[Collected data]
-=-=-

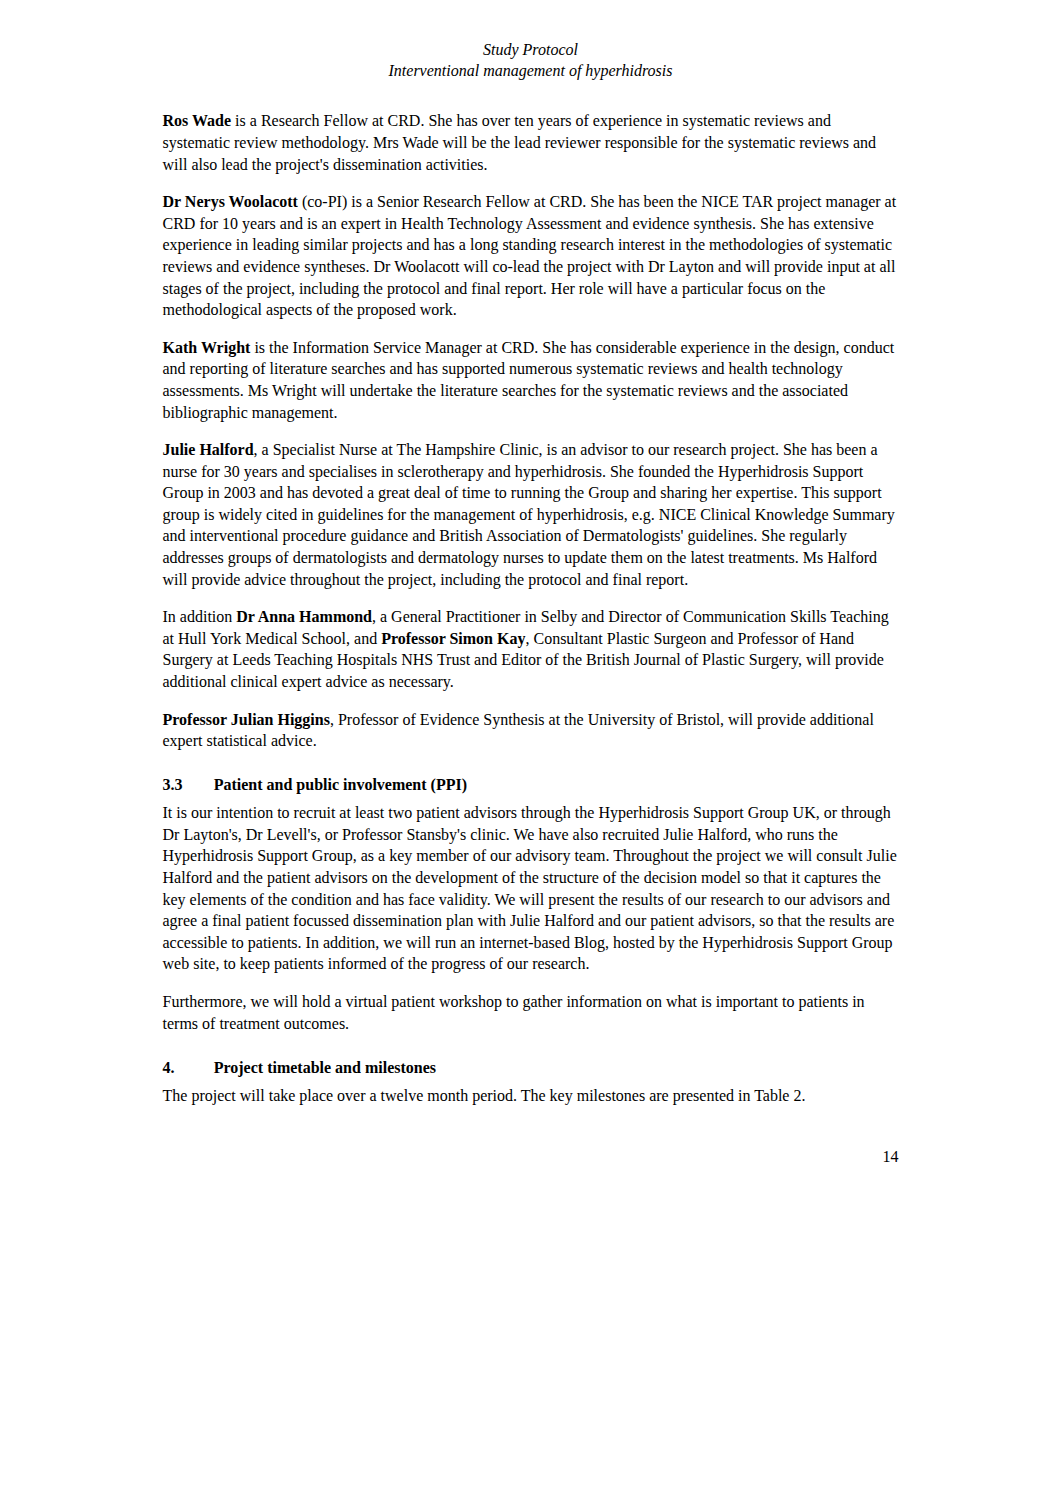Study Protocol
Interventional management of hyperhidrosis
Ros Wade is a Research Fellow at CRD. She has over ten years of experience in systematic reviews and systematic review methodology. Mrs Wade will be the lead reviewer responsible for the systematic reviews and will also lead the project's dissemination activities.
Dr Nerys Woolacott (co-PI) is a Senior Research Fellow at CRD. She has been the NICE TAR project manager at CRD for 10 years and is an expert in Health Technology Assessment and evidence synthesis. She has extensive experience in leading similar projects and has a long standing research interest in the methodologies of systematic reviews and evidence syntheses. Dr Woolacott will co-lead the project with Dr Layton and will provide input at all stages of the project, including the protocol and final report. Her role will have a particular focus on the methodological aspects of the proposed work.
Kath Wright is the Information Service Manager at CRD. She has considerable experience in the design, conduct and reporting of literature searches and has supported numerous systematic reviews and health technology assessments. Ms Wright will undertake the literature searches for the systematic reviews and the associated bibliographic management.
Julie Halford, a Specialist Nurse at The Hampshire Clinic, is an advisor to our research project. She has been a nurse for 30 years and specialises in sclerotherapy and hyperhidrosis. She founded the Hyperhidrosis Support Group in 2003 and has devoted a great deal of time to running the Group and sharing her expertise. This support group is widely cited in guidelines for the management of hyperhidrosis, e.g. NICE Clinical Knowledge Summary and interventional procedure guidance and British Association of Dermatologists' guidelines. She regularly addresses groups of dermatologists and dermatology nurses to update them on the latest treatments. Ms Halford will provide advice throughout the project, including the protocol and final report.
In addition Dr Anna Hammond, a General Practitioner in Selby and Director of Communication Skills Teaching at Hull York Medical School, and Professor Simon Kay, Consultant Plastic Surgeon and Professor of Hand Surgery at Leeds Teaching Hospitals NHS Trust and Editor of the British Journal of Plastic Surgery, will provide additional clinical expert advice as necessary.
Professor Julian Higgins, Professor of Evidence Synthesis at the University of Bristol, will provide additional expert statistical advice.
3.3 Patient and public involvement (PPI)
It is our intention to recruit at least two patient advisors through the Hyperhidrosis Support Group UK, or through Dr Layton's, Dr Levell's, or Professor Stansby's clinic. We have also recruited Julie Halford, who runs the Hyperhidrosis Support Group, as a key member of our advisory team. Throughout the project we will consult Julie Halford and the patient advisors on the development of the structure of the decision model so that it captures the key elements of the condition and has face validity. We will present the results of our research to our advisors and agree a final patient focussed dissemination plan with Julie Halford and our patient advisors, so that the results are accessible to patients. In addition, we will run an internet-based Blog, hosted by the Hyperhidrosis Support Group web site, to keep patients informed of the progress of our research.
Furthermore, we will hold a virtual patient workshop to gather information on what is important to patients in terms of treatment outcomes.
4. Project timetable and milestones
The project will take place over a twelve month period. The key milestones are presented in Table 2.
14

-=-=-

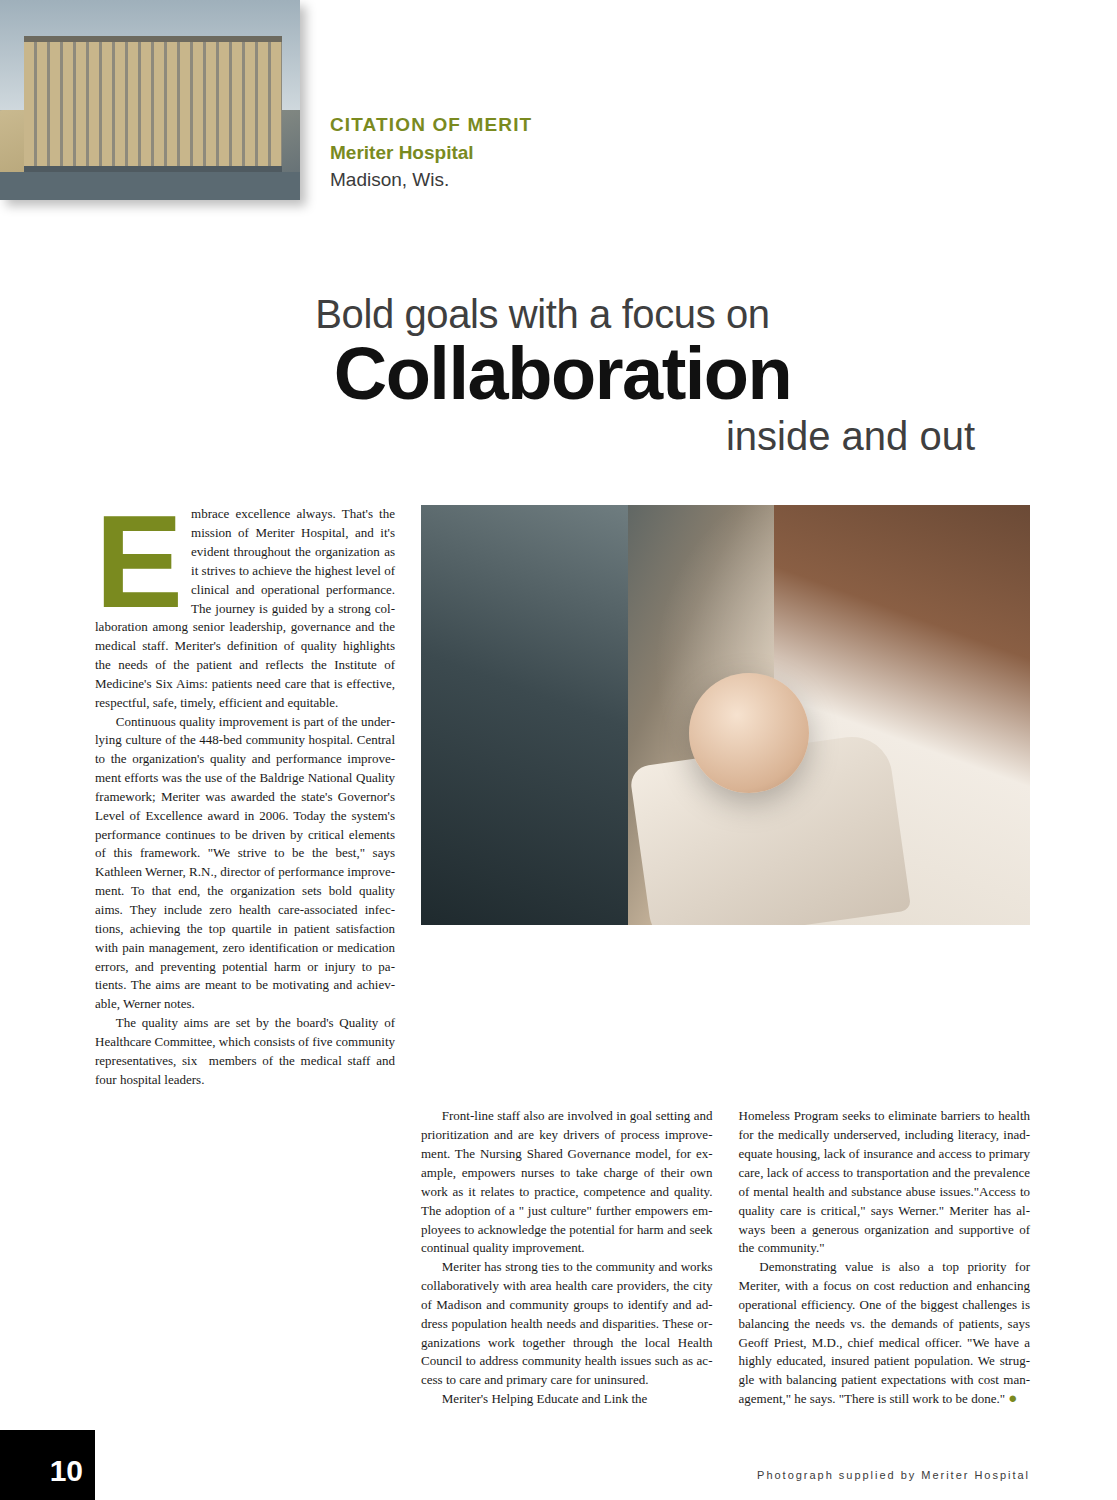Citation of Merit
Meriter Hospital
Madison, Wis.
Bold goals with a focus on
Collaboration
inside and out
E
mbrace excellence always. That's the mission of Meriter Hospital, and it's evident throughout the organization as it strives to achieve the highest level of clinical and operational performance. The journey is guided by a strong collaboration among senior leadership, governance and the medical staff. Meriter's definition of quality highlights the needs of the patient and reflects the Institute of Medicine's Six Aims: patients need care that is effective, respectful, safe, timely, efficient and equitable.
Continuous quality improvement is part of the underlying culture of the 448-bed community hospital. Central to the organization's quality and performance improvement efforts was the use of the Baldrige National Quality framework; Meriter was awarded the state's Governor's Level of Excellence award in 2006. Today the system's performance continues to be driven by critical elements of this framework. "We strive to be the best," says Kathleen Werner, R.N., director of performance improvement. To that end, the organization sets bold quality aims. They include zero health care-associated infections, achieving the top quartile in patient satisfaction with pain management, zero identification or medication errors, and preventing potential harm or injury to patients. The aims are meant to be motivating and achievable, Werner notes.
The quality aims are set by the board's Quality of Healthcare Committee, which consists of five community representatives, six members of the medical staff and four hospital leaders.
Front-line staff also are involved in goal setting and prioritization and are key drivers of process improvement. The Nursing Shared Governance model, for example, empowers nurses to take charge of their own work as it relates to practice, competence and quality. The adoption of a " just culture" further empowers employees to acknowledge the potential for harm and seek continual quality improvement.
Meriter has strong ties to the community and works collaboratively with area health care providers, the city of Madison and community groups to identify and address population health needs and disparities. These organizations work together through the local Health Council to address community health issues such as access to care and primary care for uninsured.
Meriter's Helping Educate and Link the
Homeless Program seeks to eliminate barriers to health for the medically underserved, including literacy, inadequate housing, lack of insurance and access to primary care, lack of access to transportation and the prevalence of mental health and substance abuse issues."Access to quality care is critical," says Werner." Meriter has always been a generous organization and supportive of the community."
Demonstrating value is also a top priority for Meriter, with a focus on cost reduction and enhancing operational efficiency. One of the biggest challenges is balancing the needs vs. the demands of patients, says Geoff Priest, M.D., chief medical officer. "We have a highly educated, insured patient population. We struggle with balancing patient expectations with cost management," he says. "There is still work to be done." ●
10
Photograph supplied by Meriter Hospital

-=-=-

* Work to be completed *
Look through the entries above and find each line where the word "additional" occurs; copy those lines.

* Final answer *
In addition Dr Anna Hammond, a General Practitioner in Selby and Director of Communication Skills Teaching at Hull York Medical School, and Professor Simon Kay, Consultant Plastic Surgeon and Professor of Hand Surgery at Leeds Teaching Hospitals NHS Trust and Editor of the British Journal of Plastic Surgery, will provide additional clinical expert advice as necessary.
Professor Julian Higgins, Professor of Evidence Synthesis at the University of Bristol, will provide additional expert statistical advice.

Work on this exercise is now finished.